Posted by kire on May 15, 2010

I came across this strange issue from a Tier II escalation today. A Virtuozzo based virtual server had a problem with the apache web server refusing to start:

# service httpd restart
[Sat May 15 16:41:13 2010] [warn] NameVirtualHost x.x.x.x:80 has no VirtualHosts
httpd not running, trying to start

Lets see if it’s actually started:

# service httpd status
Looking up localhost
Making HTTP connection to localhost
Alert!: Unable to connect to remote host.

:-(

Lets figure out what’s going on… Here’s some information on the kernel and OS:

-bash-3.00# uname -a
Linux xxxx 2.6.9-023stab046.2-enterprise #1 SMP Mon Dec 10 15:22:33 MSK 2007 i686 i686 i386 GNU/Linux

Normal troubleshooting ensued from there, and you can use this as a basis for determining what’s actually going on with your own server.

1. ALWAYS check the Apache error logs

Take a look at the error logs (usually “/usr/local/apache/logs”) and see if you can find what’s causing the problem.

In this case, the error_log gave me some valuable information and a place to start.

[Sat May 15 17:03:19 2010] [notice] suEXEC mechanism enabled (wrapper: /usr/local/apache/bin/suexec)
[Sat May 15 17:03:19 2010] [crit] (28)No space left on device: mod_rewrite: could not create rewrite_log_lock
Configuration Failed

On some server environments, you may also see a similar error that says:

[emerg] (28)No space left on device: Couldn’t create accept lock

Seems pretty obvious, yeah? Not so much….

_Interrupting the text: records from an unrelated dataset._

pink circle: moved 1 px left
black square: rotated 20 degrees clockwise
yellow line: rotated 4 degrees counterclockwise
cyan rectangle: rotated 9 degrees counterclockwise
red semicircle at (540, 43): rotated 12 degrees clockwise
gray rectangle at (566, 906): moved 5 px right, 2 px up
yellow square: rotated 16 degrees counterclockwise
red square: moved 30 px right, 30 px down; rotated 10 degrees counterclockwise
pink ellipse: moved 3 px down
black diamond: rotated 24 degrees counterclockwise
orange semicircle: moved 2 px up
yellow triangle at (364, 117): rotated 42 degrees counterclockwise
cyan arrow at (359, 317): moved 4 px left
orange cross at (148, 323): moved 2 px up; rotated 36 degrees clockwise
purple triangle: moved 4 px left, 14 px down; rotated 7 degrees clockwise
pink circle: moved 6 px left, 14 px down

2. Check available disk space.

-bash-3.00# df -h
Filesystem Size Used Avail Use% Mounted on
/dev/vzfs 77G 21G 57G 27% /

So we have plenty of disk space. Why can’t apache create the lockfile, then? Next step, (especially on virtual environments):

3. Check your available inodes

-bash-3.00# df -ih
Filesystem Inodes IUsed IFree IUse% Mounted on
/dev/vzfs 489K 167K 323K 34% /

**Scratches Head** So, the filesystem and available inodes are fine too. Now this gets interesting. The problem is that apache didn’t shut down properly, and it’s left myriads of semaphore-arrays left, owned by the apache-user (nobody).

A semaphore is a programming concept that is frequently used to solve multi-threading problems. Think of semaphores as bouncers at a nightclub. There are a dedicated number of people that are allowed in the club at once. If the club is full no one is allowed to enter, but as soon as one person leaves another person might enter.

To see if this is your problem, run:

ipcs -s | grep nobody

If you see a “wall” of these stragglers listed, your problem is solved. Removing these semaphores immediately should solve the problem and allow apache to start.

To do this, simply execute this command:

ipcs -s | grep nobody | perl -e 'while () { @a=split(/\s+/); print `ipcrm sem $a[1]`}'

You will see all of them being removed sequentially, and you can now go ahead and start up your apache service successfully.

PROTIP: Hitting the reset switch is NEVER the solution.